Start of Block

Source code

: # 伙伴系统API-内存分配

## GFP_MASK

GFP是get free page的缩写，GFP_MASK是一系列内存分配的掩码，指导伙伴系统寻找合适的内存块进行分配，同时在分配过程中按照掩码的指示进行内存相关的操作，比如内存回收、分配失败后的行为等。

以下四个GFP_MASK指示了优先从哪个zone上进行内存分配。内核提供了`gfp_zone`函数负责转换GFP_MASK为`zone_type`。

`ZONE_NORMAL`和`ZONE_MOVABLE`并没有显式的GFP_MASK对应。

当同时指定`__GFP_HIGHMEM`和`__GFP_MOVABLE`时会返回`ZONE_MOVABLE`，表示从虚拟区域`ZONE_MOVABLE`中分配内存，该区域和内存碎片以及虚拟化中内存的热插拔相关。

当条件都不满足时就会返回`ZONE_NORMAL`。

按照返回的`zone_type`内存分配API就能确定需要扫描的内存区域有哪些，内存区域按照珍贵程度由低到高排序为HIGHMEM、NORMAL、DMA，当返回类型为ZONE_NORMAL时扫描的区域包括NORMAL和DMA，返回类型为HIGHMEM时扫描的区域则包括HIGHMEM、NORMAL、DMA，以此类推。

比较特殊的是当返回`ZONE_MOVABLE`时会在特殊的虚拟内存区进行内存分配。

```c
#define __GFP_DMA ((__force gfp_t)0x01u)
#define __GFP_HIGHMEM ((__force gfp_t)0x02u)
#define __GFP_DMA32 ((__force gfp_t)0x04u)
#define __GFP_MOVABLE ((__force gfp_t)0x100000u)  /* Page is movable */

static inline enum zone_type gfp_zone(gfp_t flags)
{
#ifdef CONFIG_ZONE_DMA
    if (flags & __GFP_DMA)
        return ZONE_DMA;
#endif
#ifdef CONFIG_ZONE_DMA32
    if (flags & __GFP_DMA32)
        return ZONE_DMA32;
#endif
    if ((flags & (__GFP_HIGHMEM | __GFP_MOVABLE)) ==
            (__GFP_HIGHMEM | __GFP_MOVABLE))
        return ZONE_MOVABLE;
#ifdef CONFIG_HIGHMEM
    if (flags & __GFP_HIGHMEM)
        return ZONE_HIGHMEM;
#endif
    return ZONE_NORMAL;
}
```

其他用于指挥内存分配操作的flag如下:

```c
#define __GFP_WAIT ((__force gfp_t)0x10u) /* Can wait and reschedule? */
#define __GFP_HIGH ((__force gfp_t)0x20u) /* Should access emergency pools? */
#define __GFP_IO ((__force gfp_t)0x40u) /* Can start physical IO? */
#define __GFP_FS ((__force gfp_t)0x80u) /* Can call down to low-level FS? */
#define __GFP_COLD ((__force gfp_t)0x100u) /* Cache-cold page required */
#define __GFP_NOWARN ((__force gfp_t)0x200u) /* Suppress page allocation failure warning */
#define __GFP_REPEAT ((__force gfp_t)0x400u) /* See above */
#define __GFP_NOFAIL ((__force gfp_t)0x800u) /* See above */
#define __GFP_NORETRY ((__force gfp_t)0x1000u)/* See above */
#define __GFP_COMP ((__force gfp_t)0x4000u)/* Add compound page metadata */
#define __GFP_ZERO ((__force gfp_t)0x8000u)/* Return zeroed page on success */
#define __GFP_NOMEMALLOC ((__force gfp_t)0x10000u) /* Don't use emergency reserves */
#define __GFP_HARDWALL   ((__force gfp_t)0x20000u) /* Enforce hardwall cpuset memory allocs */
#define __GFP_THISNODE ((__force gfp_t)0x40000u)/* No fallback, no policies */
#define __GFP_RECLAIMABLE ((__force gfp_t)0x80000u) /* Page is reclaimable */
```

End of Block

#### Aim of the task:
Go through the records above and copy every line holding the word "flags".

#### Reply to the exercise:
static inline enum zone_type gfp_zone(gfp_t flags)
    if (flags & __GFP_DMA)
    if (flags & __GFP_DMA32)
    if ((flags & (__GFP_HIGHMEM | __GFP_MOVABLE)) ==
    if (flags & __GFP_HIGHMEM)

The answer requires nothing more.